▶ [EXERCISE GOAL]: All of the data should be repeated exactly; pictures are not part of the copy.

▶ [INPUT]:
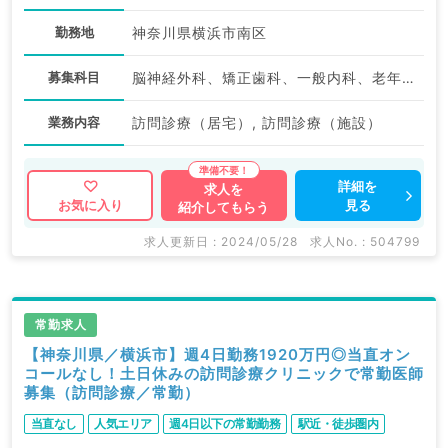
勤務地
神奈川県横浜市南区
募集科目
脳神経外科、矯正歯科、一般内科、老年内科、外科系全般、一般外科
業務内容
訪問診療（居宅）, 訪問診療（施設）
詳細を
求人を
見る
お気に入り
紹介してもらう
求人更新日 : 2024/05/28
求人No. : 504799
常勤求人
【神奈川県／横浜市】週4日勤務1920万円◎当直オン
コールなし！土日休みの訪問診療クリニックで常勤医師
募集（訪問診療／常勤）
当直なし
人気エリア
週4日以下の常勤勤務
駅近・徒歩圏内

▶ [SOLUTION]:
勤務地
神奈川県横浜市南区
募集科目
脳神経外科、矯正歯科、一般内科、老年内科、外科系全般、一般外科
業務内容
訪問診療（居宅）, 訪問診療（施設）
詳細を
求人を
見る
お気に入り
紹介してもらう
求人更新日 : 2024/05/28
求人No. : 504799
常勤求人
【神奈川県／横浜市】週4日勤務1920万円◎当直オン
コールなし！土日休みの訪問診療クリニックで常勤医師
募集（訪問診療／常勤）
当直なし
人気エリア
週4日以下の常勤勤務
駅近・徒歩圏内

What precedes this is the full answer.